Take Striped Ming, for example — a series of porcelain vases featuring a dynamic play of lines. Deadstock that Tan found in a store, the vases were treated with a resist blasting technique in which their surfaces are first masked with a motif — in this case, stripes — using stickers, then sandblasted with aluminium oxide. While patterns underneath covered areas are preserved, the original glazed segments that were exposed to the treatment are erased, revealing pure, white porcelain beneath. The result: these forgotten objects are given a new lease on life, or, as Tan puts it: ‘the ugly is beautiful, the cheap expensive and trash made into treasure’.

Whereas these objects straddle the categories of art and functional design, many of Tan’s other projects such as Singapore Blue and Vase Porcelain are firmly conceptual. The former, a plain white vase with a pocket containing a blue marker, is inspired by the distinctive colour created by applying cobalt oxide to white porcelain (think Qing Hua Ci and Delft Blue) and is an ode to Singapore.

According to Tan, the ‘resolute’ white porcelain represents the city-state’s impermanence and fluid sense of self, while the user engagement ‘demonstrates the participatory idea of our identity’, exemplified for example in the Your Singapore marketing campaign.

Vase Porcelain, on the other hand, is a study in irony.
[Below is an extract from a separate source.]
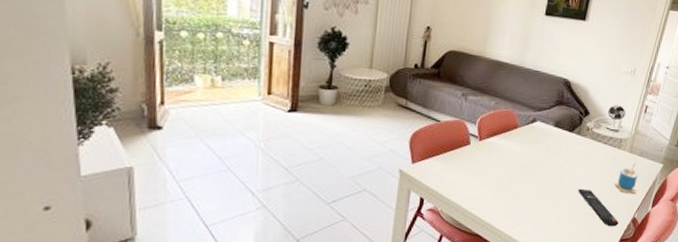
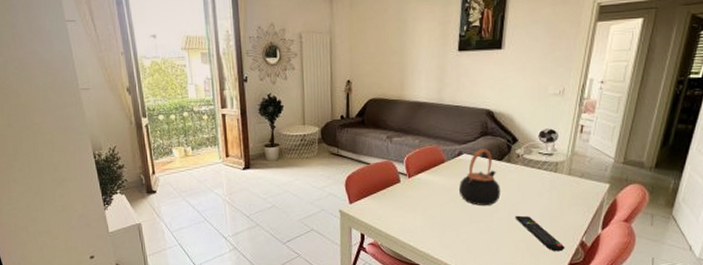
teapot: none [528,118,568,177] -> present [458,148,501,206]
cup: present [614,162,638,194] -> none [555,185,582,217]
A transparent vessel containing broken pieces of porcelain from water closets, it was inspired by a trip to Japan, during which Tan visited both the ceramicists of Arita and a TOTO manufacturing plant. ‘These two industries, one precise industrial manufacturing and the other impeccable craftsmanship, are fundamentally responding to the same material — porcelain,’ he says. ‘The seeming contrast and subtle similarities were beautiful.’

Through Vase Porcelain, Tan hopes to capture how dramatically our perceptions of the same material can shift. ‘We see porcelain so differently when we look at an immaculately crafted vessel and would pay a lot of money for it, compared to the toilet bowl we use on a daily basis,’ he says.

The image is enigmatic, the message poignant. Tan’s porcelain works are engaging social commentaries that represent issues being keenly explored by the current generation. Communicating his message in a concise, if somewhat unconventional manner,Tan’s designs are as elegantly executed as they are filled with wit, irony and irreverence.